(Long Island, N.Y.) I wanted to watch Apollo 18 for you this week, which looked like a pretty good horror/sci-fi movie. Alas, due to a scheduling snafu, I was instead forced to endure a lovely little source of pain called Shark Night 3D. Yes, Shark Night 3D. I’m telling you, no good can come of a film with that title. None at all. I’d seen the trailer…seen it, and written it off as an insipid advertisement for yet another lame by-the-numbers horror movie about stupid teens played by stupid 30-something year-olds getting eaten by stupid CG sharks. And yeah, in reality, having sat through this piece of garbage, that’s exactly what I got. No more, no less.
Now, as a fan of horror movies – REAL horror movies, not slick, focus-tested, watered-down swill like this – I was at least hoping for some good, old fashioned gore to pass the time. I mean, it’s a movie about sharks eating people…it’s bound to at least have a few good, messy kills to satisfy my inner maniac, right? Guess again; Shark Night 3D is rated PG-13. Now, I’ve seen some good, gore-free PG-13 horror movies (the recent James Wan-directed flick Insidious comes to mind), but this is a movie about SHARKS EATING PEOPLE. It’s not a gripping drama like Jaws, it’s a cruddy, low-budget horror film churned out like clockwork for mass consumption. It’s supposed to be gory!
Don’t get me wrong…Shark Night 3D does have its share of toned-down carnage, but in the end, a PG-13 version of this movie only hurts it. After all, it’s called Shark Night 3D…people expect it to be two things: A) bad, and B) bloody. Instead, it’s just bad, and not in a good way.
The plot follows the typical Friday the 13th mold we’re all so familiar with: college friends from Tulane University who spend a weekend at a house near Lake Pontchartrain in Louisiana. Cue drinking and partying, which is soon cut short by the appearance of SHARKS in the lake. Yes, it turns out that a shadowy, mysterious figure has unleashed an army of sharks into the lake for kicks and, of course, the kids start dying one-by-one, leading up to the big confrontation at the end with the evil, unknown baddie!
Sounds like an art film, I know, but it’s really not. I swear!
Shark Night 3D is not a good movie. It’s not written well, it’s not acted well. The cast is mostly nobodies, with the exception of perhaps former American Idol contestant Katharine McPhee. Wait, what am I saying? The cast is ALL nobodies, that’s what. Nobodies that can barely act, in a movie scripted by a writer that can barely write and a director that can barely direct. It’s just disgusting.
Obviously made to cash in on the success of the recent horror/comedy Piranha 3D, but without the humor, fast pacing, and hard R-rating that made that movie successful, Shark Night 3D is a boring, instantly forgettable waste of time that I’d can’t advise you against seeing enough.
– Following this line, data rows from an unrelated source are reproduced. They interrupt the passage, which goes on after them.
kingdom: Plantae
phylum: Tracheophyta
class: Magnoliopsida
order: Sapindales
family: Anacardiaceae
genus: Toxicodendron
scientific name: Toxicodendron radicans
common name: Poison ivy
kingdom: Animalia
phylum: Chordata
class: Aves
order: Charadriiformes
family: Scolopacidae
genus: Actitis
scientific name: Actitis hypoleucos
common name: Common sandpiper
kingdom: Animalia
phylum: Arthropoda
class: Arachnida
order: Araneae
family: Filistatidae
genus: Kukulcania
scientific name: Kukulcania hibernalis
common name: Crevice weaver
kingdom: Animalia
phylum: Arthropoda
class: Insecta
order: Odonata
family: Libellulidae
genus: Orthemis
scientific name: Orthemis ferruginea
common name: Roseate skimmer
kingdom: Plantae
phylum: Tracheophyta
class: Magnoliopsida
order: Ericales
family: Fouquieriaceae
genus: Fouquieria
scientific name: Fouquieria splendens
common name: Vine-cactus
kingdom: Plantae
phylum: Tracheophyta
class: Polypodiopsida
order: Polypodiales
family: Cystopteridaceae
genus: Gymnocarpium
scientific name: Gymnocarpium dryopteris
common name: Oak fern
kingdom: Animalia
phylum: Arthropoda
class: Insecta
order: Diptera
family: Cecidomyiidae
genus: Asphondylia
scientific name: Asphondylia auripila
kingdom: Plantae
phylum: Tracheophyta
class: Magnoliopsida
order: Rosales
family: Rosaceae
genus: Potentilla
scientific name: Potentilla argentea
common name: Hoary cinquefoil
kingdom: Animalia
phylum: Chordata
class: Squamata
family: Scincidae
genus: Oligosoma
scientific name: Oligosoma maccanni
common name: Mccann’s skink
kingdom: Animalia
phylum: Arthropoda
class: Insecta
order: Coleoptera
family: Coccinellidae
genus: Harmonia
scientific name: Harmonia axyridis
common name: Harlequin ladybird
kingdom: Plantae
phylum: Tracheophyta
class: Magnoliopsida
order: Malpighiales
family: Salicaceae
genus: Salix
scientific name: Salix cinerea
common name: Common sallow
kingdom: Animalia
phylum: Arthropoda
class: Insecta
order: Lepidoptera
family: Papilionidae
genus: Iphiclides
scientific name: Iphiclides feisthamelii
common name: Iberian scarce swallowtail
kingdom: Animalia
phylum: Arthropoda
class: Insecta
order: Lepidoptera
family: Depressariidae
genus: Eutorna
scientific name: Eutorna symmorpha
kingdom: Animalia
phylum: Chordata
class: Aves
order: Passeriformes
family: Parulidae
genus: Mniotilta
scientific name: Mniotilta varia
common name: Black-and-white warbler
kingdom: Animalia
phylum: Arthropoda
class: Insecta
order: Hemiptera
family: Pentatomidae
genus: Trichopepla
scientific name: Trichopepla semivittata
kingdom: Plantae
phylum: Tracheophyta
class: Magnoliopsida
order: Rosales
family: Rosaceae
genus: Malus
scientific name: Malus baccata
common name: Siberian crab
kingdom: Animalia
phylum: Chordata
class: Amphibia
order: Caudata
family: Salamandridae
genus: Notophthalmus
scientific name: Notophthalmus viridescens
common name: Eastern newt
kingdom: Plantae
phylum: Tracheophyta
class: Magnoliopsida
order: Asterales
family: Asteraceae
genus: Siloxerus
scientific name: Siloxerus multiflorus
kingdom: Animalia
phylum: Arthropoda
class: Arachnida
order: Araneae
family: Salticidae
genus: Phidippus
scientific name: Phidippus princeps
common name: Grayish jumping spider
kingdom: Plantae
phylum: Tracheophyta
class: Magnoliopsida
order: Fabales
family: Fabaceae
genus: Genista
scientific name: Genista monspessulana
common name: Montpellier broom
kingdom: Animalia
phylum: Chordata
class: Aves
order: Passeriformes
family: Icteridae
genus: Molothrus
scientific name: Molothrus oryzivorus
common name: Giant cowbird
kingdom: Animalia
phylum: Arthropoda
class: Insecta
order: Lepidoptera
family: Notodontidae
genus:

It’s actually depressing…if you look through my recent movie reviews, you’ll see that I had a nice run of solid-to-good films to write about lately. I was feeling lucky, honestly, that I hadn’t hit a huge speed bump of sorts in a while. But things have been slowly getting worse lately, and I am finding myself handing out my first one-star review since Kevin James’ truly awful Zookeeper (which really wasn’t that long ago). Actually, now that Zookeeper comes to mind, Shark Night 3D doesn’t seem so bad in comparison. Of course, that’s like saying that the guy that robbed and set fire to your house isn’t as bad as, say, Hitler. It’s small comfort.
Shark Night 3D = bad. Avoid. Thanks. Good night!